ABOUT THIS TASK — Copy the rows word for word, from the first one up to and including the row that contains "паропроницаемостью, что позволяет".

SUPPLIED MATERIAL —
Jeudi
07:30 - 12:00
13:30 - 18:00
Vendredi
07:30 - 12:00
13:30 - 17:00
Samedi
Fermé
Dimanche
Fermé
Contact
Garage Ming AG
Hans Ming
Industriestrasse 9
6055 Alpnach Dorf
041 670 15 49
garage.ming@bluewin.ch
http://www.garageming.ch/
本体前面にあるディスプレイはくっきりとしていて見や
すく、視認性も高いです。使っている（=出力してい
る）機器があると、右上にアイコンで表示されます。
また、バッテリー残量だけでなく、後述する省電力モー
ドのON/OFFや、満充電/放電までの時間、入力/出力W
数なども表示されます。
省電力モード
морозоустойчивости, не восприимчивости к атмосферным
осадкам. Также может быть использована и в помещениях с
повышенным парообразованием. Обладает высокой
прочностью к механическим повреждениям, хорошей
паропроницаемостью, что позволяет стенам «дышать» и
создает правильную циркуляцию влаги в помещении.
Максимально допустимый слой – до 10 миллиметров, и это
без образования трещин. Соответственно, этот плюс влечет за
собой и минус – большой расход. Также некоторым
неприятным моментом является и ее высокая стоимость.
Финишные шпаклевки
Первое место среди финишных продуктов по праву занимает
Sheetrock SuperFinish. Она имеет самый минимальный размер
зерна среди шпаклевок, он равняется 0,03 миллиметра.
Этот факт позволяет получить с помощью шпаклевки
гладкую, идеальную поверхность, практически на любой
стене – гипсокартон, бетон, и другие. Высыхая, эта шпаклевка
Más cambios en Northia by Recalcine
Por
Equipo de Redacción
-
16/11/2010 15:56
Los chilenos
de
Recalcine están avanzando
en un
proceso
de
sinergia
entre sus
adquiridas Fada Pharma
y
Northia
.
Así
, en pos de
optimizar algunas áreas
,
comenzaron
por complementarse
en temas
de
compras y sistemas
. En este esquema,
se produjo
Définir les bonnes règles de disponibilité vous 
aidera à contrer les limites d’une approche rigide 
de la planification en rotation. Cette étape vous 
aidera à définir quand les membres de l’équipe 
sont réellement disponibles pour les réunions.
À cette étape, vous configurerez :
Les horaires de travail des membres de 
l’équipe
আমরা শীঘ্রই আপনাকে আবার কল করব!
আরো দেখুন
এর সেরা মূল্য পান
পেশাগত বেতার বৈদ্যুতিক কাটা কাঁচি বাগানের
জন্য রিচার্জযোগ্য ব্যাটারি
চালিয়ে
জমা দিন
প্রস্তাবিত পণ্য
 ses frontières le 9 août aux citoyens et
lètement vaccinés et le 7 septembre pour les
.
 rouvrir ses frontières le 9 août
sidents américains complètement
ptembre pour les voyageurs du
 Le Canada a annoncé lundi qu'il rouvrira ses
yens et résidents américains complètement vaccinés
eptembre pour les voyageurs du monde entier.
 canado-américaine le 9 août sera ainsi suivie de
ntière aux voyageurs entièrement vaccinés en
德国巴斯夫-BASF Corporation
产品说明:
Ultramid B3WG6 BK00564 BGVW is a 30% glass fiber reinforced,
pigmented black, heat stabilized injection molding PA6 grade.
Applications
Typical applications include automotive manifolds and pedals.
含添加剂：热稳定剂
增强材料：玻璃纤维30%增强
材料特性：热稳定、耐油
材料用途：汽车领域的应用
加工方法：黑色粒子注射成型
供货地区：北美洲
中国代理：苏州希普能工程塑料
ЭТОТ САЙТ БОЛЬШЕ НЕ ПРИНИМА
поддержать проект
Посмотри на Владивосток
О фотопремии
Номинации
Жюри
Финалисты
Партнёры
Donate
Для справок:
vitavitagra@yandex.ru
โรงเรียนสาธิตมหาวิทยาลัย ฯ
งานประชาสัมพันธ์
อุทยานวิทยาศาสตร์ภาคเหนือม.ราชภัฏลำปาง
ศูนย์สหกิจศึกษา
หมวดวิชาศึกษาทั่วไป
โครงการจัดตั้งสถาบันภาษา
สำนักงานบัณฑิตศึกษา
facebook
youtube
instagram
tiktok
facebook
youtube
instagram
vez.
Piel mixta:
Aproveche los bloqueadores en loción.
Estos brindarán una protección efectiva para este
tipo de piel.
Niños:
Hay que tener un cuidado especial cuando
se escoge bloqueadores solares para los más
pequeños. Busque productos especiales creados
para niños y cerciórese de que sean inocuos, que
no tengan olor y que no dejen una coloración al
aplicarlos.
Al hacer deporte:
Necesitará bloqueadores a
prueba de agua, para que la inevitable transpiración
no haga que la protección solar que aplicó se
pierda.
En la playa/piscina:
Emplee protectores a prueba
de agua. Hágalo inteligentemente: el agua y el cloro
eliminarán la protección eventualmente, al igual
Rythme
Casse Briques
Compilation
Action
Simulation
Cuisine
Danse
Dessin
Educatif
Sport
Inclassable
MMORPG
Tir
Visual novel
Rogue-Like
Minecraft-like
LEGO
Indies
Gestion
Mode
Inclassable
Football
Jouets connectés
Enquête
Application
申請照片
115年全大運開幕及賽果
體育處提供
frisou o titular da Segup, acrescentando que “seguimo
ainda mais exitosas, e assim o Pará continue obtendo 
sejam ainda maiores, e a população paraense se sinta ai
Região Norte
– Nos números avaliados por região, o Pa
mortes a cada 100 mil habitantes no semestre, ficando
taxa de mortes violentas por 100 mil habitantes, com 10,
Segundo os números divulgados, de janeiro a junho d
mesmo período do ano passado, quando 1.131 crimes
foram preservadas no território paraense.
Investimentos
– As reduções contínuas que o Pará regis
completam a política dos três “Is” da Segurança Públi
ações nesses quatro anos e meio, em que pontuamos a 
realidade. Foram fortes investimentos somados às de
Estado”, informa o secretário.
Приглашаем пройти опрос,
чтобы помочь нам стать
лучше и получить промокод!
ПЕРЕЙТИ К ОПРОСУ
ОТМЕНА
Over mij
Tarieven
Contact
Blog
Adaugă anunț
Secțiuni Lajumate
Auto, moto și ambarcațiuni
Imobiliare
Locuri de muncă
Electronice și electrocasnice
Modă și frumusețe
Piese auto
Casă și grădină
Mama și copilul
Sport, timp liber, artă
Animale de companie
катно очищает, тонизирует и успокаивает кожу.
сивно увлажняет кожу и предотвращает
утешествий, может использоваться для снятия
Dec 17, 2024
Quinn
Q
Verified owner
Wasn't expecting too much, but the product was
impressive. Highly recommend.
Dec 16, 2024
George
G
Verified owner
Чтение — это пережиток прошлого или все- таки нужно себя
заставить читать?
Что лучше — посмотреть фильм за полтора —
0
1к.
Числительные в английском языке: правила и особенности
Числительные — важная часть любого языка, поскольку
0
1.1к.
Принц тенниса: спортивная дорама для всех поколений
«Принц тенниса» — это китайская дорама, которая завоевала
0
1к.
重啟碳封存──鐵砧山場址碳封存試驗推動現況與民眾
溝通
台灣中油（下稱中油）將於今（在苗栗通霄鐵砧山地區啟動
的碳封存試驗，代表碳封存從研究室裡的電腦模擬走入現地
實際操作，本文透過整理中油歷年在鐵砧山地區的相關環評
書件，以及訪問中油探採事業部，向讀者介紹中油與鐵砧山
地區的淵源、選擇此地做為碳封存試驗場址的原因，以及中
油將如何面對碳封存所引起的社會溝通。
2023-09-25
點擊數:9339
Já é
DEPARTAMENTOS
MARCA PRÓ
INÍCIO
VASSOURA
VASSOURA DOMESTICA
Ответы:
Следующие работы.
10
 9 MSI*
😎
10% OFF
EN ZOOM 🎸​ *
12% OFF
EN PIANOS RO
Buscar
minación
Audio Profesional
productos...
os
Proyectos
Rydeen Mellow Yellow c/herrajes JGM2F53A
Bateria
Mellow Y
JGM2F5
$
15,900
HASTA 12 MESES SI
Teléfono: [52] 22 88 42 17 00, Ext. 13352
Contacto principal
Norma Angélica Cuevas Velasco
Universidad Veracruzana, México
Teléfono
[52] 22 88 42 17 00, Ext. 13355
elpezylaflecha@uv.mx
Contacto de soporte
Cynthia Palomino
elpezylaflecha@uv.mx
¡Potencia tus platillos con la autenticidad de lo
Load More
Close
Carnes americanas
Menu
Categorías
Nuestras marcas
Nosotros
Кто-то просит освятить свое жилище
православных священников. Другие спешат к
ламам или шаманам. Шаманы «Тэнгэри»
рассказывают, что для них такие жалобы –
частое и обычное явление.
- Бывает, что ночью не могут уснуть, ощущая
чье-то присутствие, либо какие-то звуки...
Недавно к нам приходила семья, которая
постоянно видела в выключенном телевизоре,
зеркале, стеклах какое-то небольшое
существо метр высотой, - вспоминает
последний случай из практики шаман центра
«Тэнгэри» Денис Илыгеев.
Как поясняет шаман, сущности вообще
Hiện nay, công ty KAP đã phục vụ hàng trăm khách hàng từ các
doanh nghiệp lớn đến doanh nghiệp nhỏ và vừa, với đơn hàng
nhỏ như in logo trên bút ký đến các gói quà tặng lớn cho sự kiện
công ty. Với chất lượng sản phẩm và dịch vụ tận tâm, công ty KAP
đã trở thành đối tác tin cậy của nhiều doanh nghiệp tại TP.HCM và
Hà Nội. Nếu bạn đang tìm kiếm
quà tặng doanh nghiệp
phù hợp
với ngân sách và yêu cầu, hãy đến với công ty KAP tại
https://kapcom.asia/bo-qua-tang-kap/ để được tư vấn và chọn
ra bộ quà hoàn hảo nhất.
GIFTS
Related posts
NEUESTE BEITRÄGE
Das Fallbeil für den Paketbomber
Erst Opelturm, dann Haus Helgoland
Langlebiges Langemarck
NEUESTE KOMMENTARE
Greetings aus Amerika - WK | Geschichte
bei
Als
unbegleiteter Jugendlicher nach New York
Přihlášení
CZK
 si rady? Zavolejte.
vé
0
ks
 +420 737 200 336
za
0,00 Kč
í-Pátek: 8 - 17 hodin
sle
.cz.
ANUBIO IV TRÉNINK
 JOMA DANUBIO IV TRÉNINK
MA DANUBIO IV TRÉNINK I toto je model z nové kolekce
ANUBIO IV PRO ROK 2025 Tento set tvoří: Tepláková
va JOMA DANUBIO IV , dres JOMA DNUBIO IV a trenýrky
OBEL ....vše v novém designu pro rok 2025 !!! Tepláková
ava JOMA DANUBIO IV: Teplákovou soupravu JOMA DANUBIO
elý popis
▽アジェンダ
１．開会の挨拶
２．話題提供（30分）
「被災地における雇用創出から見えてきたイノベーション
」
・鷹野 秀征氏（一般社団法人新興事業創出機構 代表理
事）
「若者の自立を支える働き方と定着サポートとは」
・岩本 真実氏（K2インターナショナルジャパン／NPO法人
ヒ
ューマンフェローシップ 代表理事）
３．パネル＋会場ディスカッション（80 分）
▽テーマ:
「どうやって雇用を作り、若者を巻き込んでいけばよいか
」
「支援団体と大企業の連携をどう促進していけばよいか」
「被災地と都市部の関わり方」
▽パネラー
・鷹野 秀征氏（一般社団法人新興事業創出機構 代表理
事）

ANSWER BELOW —
Jeudi
07:30 - 12:00
13:30 - 18:00
Vendredi
07:30 - 12:00
13:30 - 17:00
Samedi
Fermé
Dimanche
Fermé
Contact
Garage Ming AG
Hans Ming
Industriestrasse 9
6055 Alpnach Dorf
041 670 15 49
garage.ming@bluewin.ch
http://www.garageming.ch/
本体前面にあるディスプレイはくっきりとしていて見や
すく、視認性も高いです。使っている（=出力してい
る）機器があると、右上にアイコンで表示されます。
また、バッテリー残量だけでなく、後述する省電力モー
ドのON/OFFや、満充電/放電までの時間、入力/出力W
数なども表示されます。
省電力モード
морозоустойчивости, не восприимчивости к атмосферным
осадкам. Также может быть использована и в помещениях с
повышенным парообразованием. Обладает высокой
прочностью к механическим повреждениям, хорошей
паропроницаемостью, что позволяет стенам «дышать» и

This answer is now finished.